Her team then examined this in a number of snake species, including the carpet python, puff adder, and cantil viper, while dissecting nine different species in all. The size of the hemiclitores varied, but they were distinct.
New theories on snake sex, which might incorporate female stimulation and pleasure, are now possible thanks to the discovery.
According to Ms.
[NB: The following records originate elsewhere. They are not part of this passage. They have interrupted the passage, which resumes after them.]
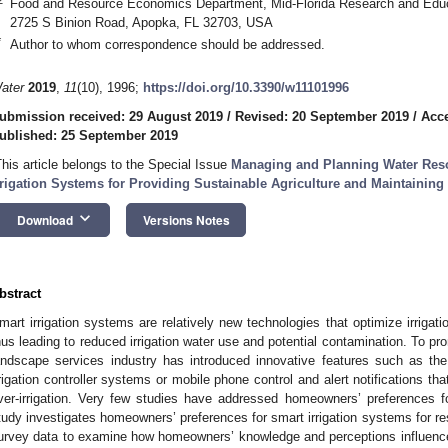
Food and Resource Economics Department, Mid-Florida Research and Educat
2725 S Binion Road, Apopka, FL 32703, USA
*
Author to whom correspondence should be addressed.
ater
2019
,
11
(10), 1996;
https://doi.org/10.3390/w11101996
ubmission received: 29 August 2019
/
Revised: 20 September 2019
/
Acce
ublished: 25 September 2019
This article belongs to the Special Issue
Managing and Planning Water Resou
rrigation Systems for Providing Sustainable Agriculture and Maintainin
keyboard_arrow_down
Download
Versions Notes
bstract
mart irrigation systems are relatively new technologies that optimize irrigati
hus leading to reduced irrigation water use and potential contamination. To pr
andscape services industry has introduced innovative features such as the 
rrigation controller systems or mobile phone control and alert notifications that
ver-irrigation. Very few studies have addressed homeowners’ preferences for
tudy investigates homeowners’ preferences for smart irrigation systems for res
urvey data to examine how homeowners’ knowledge and perceptions influence t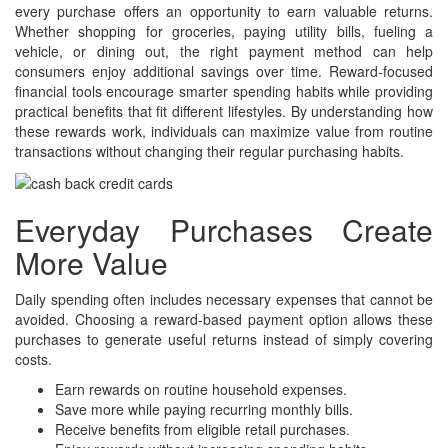
every purchase offers an opportunity to earn valuable returns.
Whether shopping for groceries, paying utility bills, fueling a
vehicle, or dining out, the right payment method can help
consumers enjoy additional savings over time. Reward-focused
financial tools encourage smarter spending habits while providing
practical benefits that fit different lifestyles. By understanding how
these rewards work, individuals can maximize value from routine
transactions without changing their regular purchasing habits.
Everyday Purchases Create
More Value
Daily spending often includes necessary expenses that cannot be
avoided. Choosing a reward-based payment option allows these
purchases to generate useful returns instead of simply covering
costs.
Earn rewards on routine household expenses.
Save more while paying recurring monthly bills.
Receive benefits from eligible retail purchases.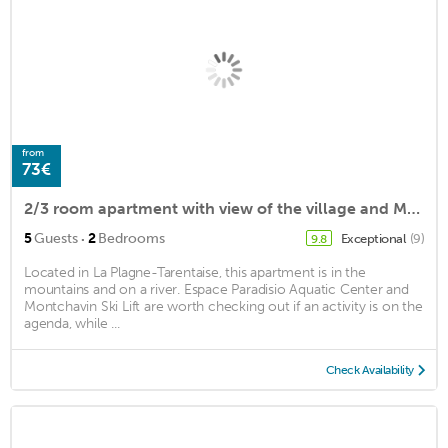
from
73€
2/3 room apartment with view of the village and Mont Blanc
·
5
Guests
2
Bedrooms
Exceptional
(9)
9.8
Located in La Plagne-Tarentaise, this apartment is in the
mountains and on a river. Espace Paradisio Aquatic Center and
Montchavin Ski Lift are worth checking out if an activity is on the
agenda, while ...
Check Availability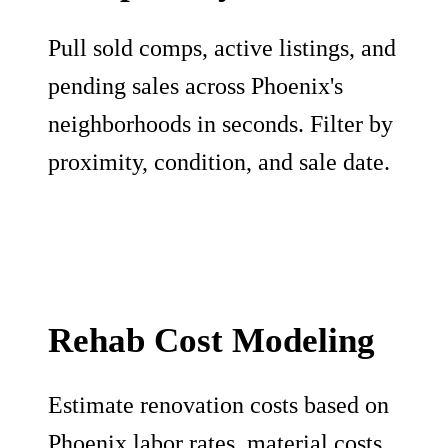
Pull sold comps, active listings, and
pending sales across Phoenix's
neighborhoods in seconds. Filter by
proximity, condition, and sale date.
Rehab Cost Modeling
Estimate renovation costs based on
Phoenix labor rates, material costs,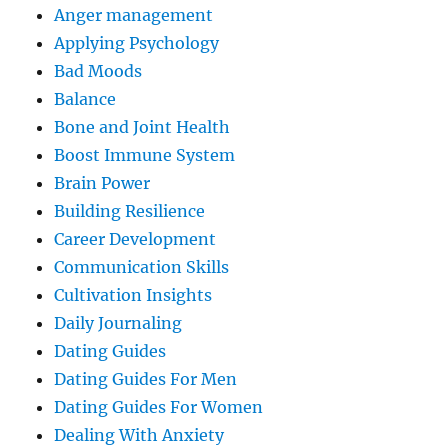
Anger management
Applying Psychology
Bad Moods
Balance
Bone and Joint Health
Boost Immune System
Brain Power
Building Resilience
Career Development
Communication Skills
Cultivation Insights
Daily Journaling
Dating Guides
Dating Guides For Men
Dating Guides For Women
Dealing With Anxiety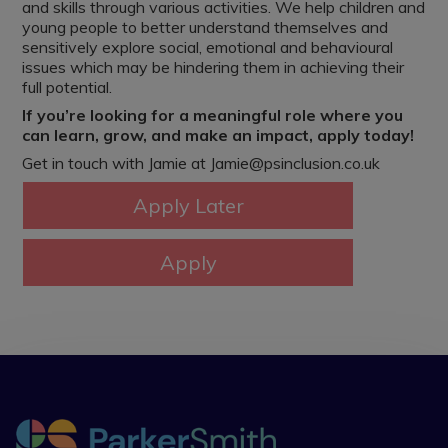
and skills through various activities. We help children and
young people to better understand themselves and
sensitively explore social, emotional and behavioural
issues which may be hindering them in achieving their
full potential.
If you’re looking for a meaningful role where you
can learn, grow, and make an impact, apply today!
Get in touch with Jamie at Jamie@psinclusion.co.uk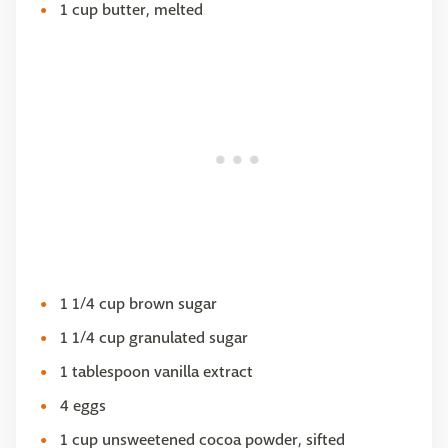
1 cup butter, melted
1 1/4 cup brown sugar
1 1/4 cup granulated sugar
1 tablespoon vanilla extract
4 eggs
1 cup unsweetened cocoa powder, sifted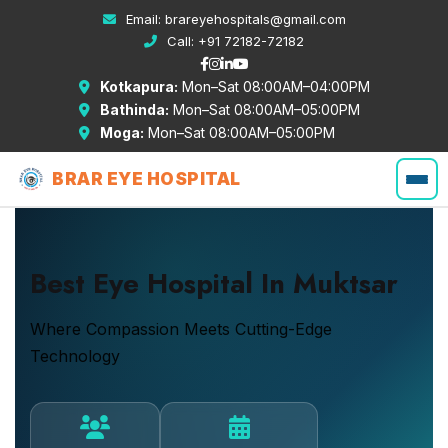
Email:
brareyehospitals@gmail.com
Call:
+91 72182-72182
Kotkapura:
Mon–Sat 08:00AM–04:00PM
Bathinda:
Mon–Sat 08:00AM–05:00PM
Moga:
Mon–Sat 08:00AM–05:00PM
BRAR EYE HOSPITAL
Best Eye Hospital In Muktsar
Where Compassion Meets Cutting-Edge
Technology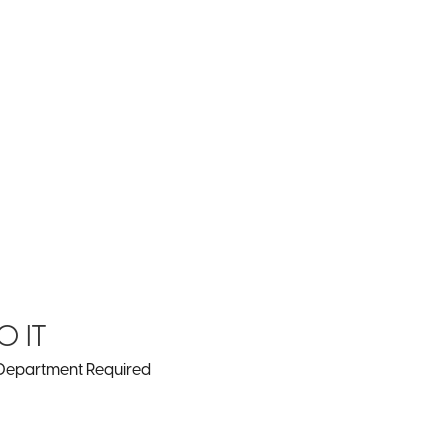
0 IT
Department Required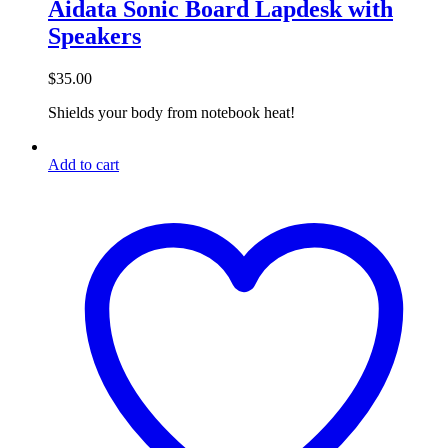
Aidata Sonic Board Lapdesk with
Speakers
$
35.00
Shields your body from notebook heat!
Add to cart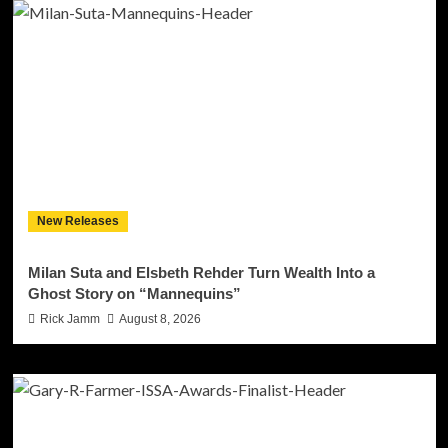
New Releases
Milan Suta and Elsbeth Rehder Turn Wealth Into a
Ghost Story on “Mannequins”
Rick Jamm
August 8, 2026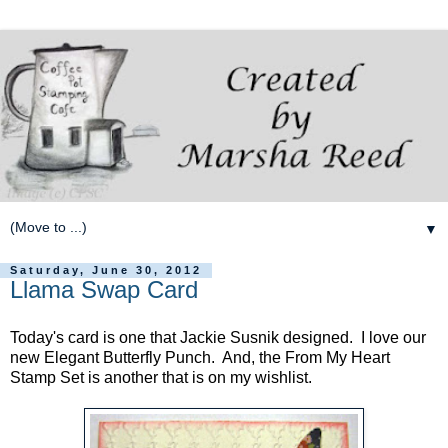
▼
Saturday, June 30, 2012
Llama Swap Card
Today's card is one that Jackie Susnik designed. I love our
new Elegant Butterfly Punch. And, the From My Heart
Stamp Set is another that is on my wishlist.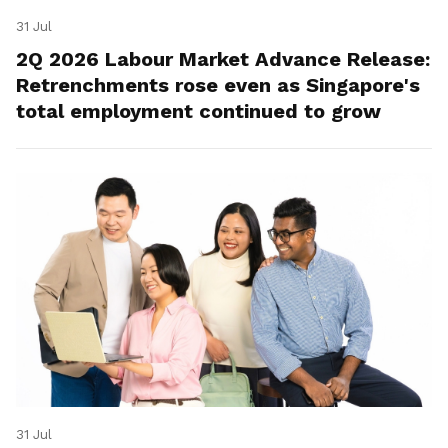
31 Jul
2Q 2026 Labour Market Advance Release:
Retrenchments rose even as Singapore's
total employment continued to grow
31 Jul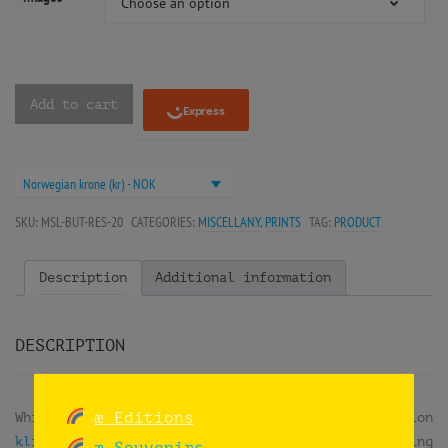
Choose an option
Add to cart
Norwegian krone (kr) - NOK
SKU:
MSL-BUT-RES-20
CATEGORIES:
MISCELLANY
,
PRINTS
TAG:
PRODUCT
Description
Additional information
DESCRIPTION
æ Editions
While doing
reuse workshops
at the exhibition
klima2+ at the Norsk Teknisk Museum
, they were doing
æ Souvenirs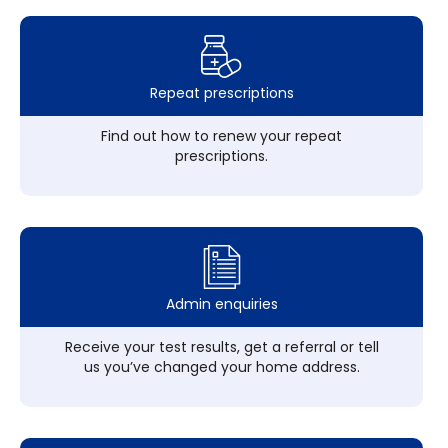
Repeat prescriptions
Find out how to renew your repeat
prescriptions.
Admin enquiries
Receive your test results, get a referral or tell
us you’ve changed your home address.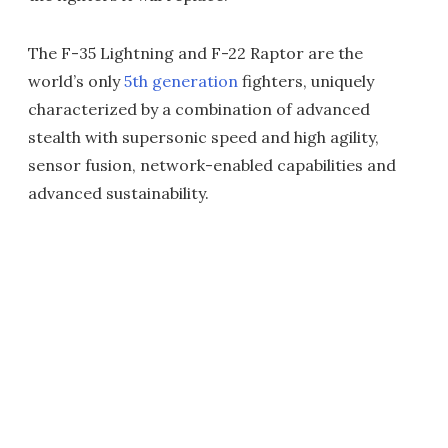
The F-35 Lightning and F-22 Raptor are the
world’s only
5th generation
fighters, uniquely
characterized by a combination of advanced
stealth with supersonic speed and high agility,
sensor fusion, network-enabled capabilities and
advanced sustainability.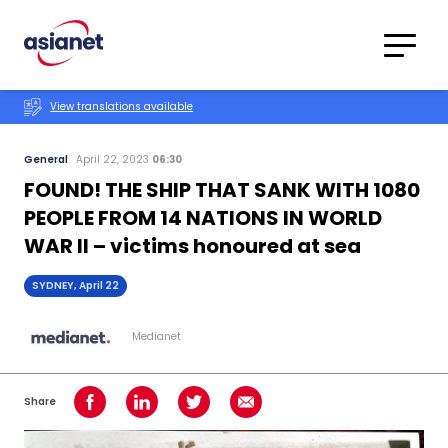
Skip to content
Translations
Category
Advanced
View translations available
Search
General
April 22, 2023
06:30
FOUND! THE SHIP THAT SANK WITH 1080
PEOPLE FROM 14 NATIONS IN WORLD
WAR II – victims honoured at sea
SYDNEY, April 22
Medianet
Share
Share on Facebook
Share on LinkedIn
Share on Twitter
Share using Email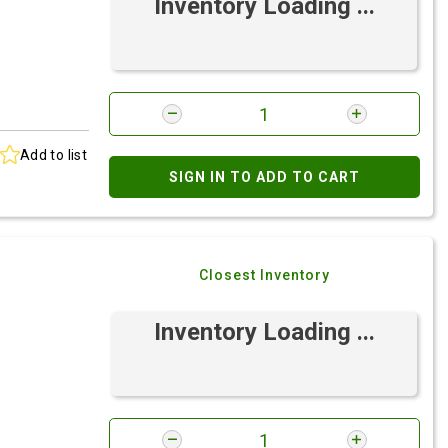
Inventory Loading ...
Add to list
SIGN IN TO ADD TO CART
Closest Inventory
Inventory Loading ...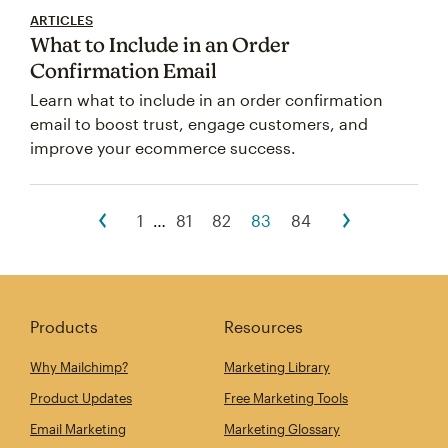
ARTICLES
What to Include in an Order
Confirmation Email
Learn what to include in an order confirmation
email to boost trust, engage customers, and
improve your ecommerce success.
1
…
81
82
83
84
Products
Resources
Why Mailchimp?
Marketing Library
Product Updates
Free Marketing Tools
Email Marketing
Marketing Glossary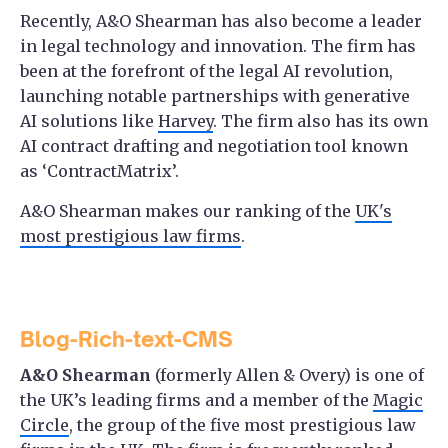
Recently, A&O Shearman has also become a leader
in legal technology and innovation. The firm has
been at the forefront of the legal AI revolution,
launching notable partnerships with generative
AI solutions like
Harvey
. The firm also has its own
AI contract drafting and negotiation tool known
as ‘ContractMatrix’.
A&O Shearman makes our ranking of the
UK's
most prestigious law firms
.
Blog-Rich-text-CMS
A&O Shearman
(formerly Allen & Overy) is one of
the UK’s leading firms and a member of the
Magic
Circle
, the group of the five most prestigious law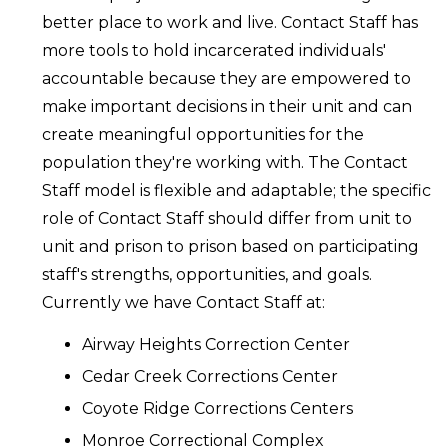
better place to work and live. Contact Staff has
more tools to hold incarcerated individuals'
accountable because they are empowered to
make important decisions in their unit and can
create meaningful opportunities for the
population they're working with. The Contact
Staff model is flexible and adaptable; the specific
role of Contact Staff should differ from unit to
unit and prison to prison based on participating
staff's strengths, opportunities, and goals.
Currently we have Contact Staff at:
Airway Heights Correction Center
Cedar Creek Corrections Center
Coyote Ridge Corrections Centers
Monroe Correctional Complex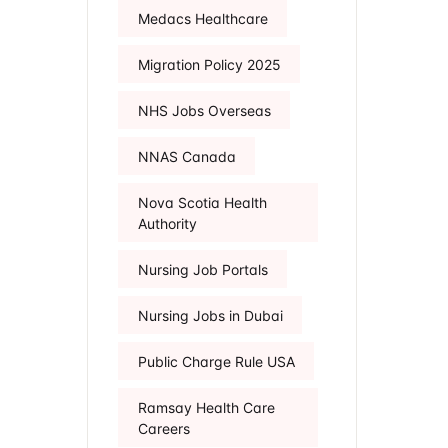
Medacs Healthcare
Migration Policy 2025
NHS Jobs Overseas
NNAS Canada
Nova Scotia Health
Authority
Nursing Job Portals
Nursing Jobs in Dubai
Public Charge Rule USA
Ramsay Health Care
Careers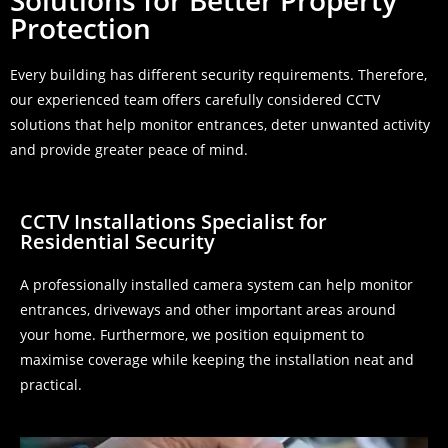
Solutions for Better Property
Protection
Every building has different security requirements. Therefore,
our experienced team offers carefully considered CCTV
solutions that help monitor entrances, deter unwanted activity
and provide greater peace of mind.
CCTV Installations Specialist for
Residential Security
A professionally installed camera system can help monitor
entrances, driveways and other important areas around
your home. Furthermore, we position equipment to
maximise coverage while keeping the installation neat and
practical.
Folwell, until recently, scientists thought that snake sex was primarily about compulsion and the male snake forcing the mating.
This was due to the fact that while mating, male snakes were often quite physically aggressive whereas female snakes were more “placid.”
With the discovery of the clitoris, however, she added, “we may now look more toward seduction and stimulation as another form of the female being more willing and inclined to populate with the male.”
It also sheds fresh insight on the notion of snake foreplay. Male snakes will frequently wrap around their partner’s tail, which contains the clitoris, and beat.
“There are many behaviours that could indicate they are there to entice the female,” says the researcher.
According to Ms. Folwell, the discovery has been well received in the field of snake science, with “some astonishment that it has gone unnoticed for so long, as warmly as some shock that it makes sense that it exists.”
She mentioned that the clitoris, which is less than a millimetre long and delicate in some snake species, is particularly small.
A common misconception was that female snakes’ hemipenes were smaller than those of male snakes, just like in monitor lizards. As a result, scientists had mistakenly labelled a hemipenes as a hemiclitores in some investigations of intersex snakes.
Associate Prof. Kate Sanders from the University of Adelaide, one of the other researchers working on the project, claimed that without Ms. Folwell’s “new perspective,” the finding would not have been made.
This discovery demonstrates the necessity of varied brains and diverse perspectives for the advancement of science.